Contraint de fuir Rome en raison d’une condamnation à mort par décapitation, il passe les dernières années de sa vie à vagabonder, de Naples à l’île de Malte, en passant par Messine et Palerme, en Sicile. Autant de lieux où le Caravage ne cesse de peindre. Il explore une approche plus méditative et ténébreuse, offrant ses tableaux aux Églises, parvenant parfois à les vendre à des particuliers à prix élevés afin de s’acquitter de ses dettes. Alors qu’il tente de retourner vers la ville éternelle, il embarque sur un navire et se mêle à une bagarre lors d’une escale à Porto Ercole. La légende raconte qu’il fut blessé et jeté en prison pour quelques jours. Remis en liberté, il meurt seul et malade, sur une plage déserte de Toscane.
Le maître de la provocation
De son vivant, sa peinture est admirée, adulée même. À tel point que dès la première moitié du XVIIe siècle, de nombreux artistes italiens (Orazio et Artemisia Gentileschi), hollandais (Dirck van Barburen) ou encore français (Georges de la Tour), s’en inspirent. Son art trouve grâce auprès des nombreux peintres de passage à Rome, comme Rembrandt, Ribera ou Velasquez.

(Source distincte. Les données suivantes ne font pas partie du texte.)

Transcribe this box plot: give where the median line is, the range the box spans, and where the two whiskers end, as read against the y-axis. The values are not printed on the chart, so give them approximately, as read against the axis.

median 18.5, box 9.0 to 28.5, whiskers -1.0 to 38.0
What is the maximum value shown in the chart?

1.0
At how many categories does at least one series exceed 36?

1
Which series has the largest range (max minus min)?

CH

Peignant à la manière de leur idole, ces successeurs ont d’ailleurs créé un genre artistique à part entière, que l’on appelle le Caravagisme. Finis les dieux, la nudité conventionnelle, les héros de l’Antiquité, il s’agit de représenter la réalité telle qu'elle est. L'usure des vêtements, le poids du temps sur les visages, la saleté d'une taverne : le Caravagisme peut se lire aujourd’hui comme une provocation, mais aussi comme un retour à une représentation plus naturelle de la vie.

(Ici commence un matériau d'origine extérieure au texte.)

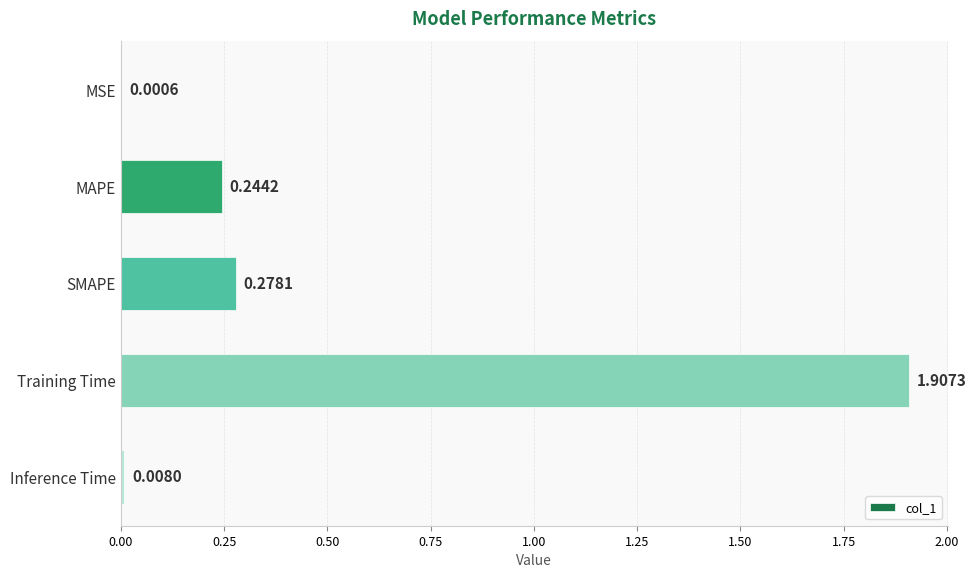

Which has a higher value, MSE or MAPE?

MAPE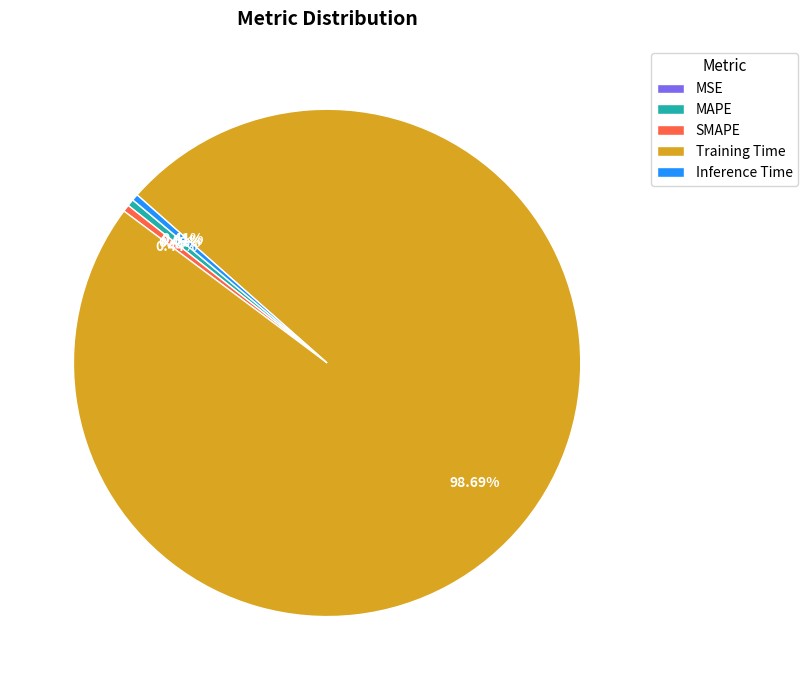

Do SMAPE and Inference Time together represent more than half of the pie?

No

Au XXIe siècle, c’est plutôt dans l’univers de la photographie et du cinéma que l’on trouve des artistes reconnaissant l’influence de Caravage dans leurs travaux. Il suffit de revoir Main Streets de Martin Scorsese, Le Parrain de Francis Ford Coppola ou le plus récent Intersellar de Christopher Nolan pour retrouver des hommages aux techniques de celui qui reste le maître incontesté du clair-obscur.